By Pik Smeet
The Socialist Party of Great Britain
Alternative history is a strange genre. Its central premise, that small changes in history can lead to radically different worlds is somewhat tenuous: Hitler dying as a small child is unlikely to have prevented a Second World War (merely changing the cast and their precise lines, instead). It is, though, fiction, and it provides a useful means of exploring ‘what ifs’, where the route to the alternative history is usually just an excuse to look at a world that might have been or is simply just different from our own. Being able to imagine different societies is a useful skill, in and of itself.
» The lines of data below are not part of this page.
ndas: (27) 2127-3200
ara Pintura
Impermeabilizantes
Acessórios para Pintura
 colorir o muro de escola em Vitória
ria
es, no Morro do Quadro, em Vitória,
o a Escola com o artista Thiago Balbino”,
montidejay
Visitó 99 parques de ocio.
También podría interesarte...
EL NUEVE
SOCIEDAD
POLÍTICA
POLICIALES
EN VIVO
A few are wish fulfilments, and there’s a few too many ‘If the South won the Civil War’ or ‘If the Germans won the Second World War’ and even ‘If the British Empire never fell’. And of course, the less said about Zeppelins, the better.
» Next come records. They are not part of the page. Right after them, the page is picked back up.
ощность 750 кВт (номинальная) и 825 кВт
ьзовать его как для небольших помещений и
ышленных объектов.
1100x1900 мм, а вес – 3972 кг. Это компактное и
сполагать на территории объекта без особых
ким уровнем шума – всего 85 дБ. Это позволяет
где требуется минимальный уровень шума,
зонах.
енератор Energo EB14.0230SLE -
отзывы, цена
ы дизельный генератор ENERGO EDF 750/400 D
Ken Macleod’s work has featured in our review columns before, often for their interesting examination of the ideas and cultures of the revolutionary left, as well as for his commitment to libertarian (proper sense) causes. The Human Front was his first published novella, and it has recently been reissued, along with an essay and an interview that further flesh out some of its themes.
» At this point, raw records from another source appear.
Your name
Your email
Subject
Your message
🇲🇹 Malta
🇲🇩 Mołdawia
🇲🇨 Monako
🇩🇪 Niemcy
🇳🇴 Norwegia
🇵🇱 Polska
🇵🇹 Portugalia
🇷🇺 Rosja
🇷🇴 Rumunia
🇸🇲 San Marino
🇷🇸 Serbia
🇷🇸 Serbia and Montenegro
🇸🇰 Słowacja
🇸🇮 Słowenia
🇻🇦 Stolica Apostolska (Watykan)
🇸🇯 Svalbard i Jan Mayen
It begins with the news that the Communist partisan Joseph Stalin has been killed in early 1963. The Soviet Union had fallen in 1949, under assault from Allied super hi-tech secret weapons. As Macleod explains in the essay, this dramatically changes the shape of the post-war world, leading to the unrestrained use of military superiority to maintain the colonial powers’ positions. The absence of the Soviet Union and the ongoing Chinese revolution means Maoism rather than Trotskyism comes to predominate on the British left. This leads to several scenes of ‘People’s War’ in the Scottish Highlands, with all the horror and brutality that entails.
Originally published in 2001, the image of a fugitive Stalin gunned down escaping is now resonant with the fates of Hussein and Bin Laden, and indeed, of our present unipolar world with the unrestrained use of drone strikes. Tens of years on, it seems more like prescience than alternative history. Although the novella soars off into high science fiction for its end twist, its grounding in the Scotland and the Lewis of Macleod’s childhood gives it a sense of solidity, grounding it in real history and left wing arguments remembered.
This reissue is an opportunity to not only consider the themes of the original story, but also alternative history itself and the way in which we shape our pasts to try and make our own future.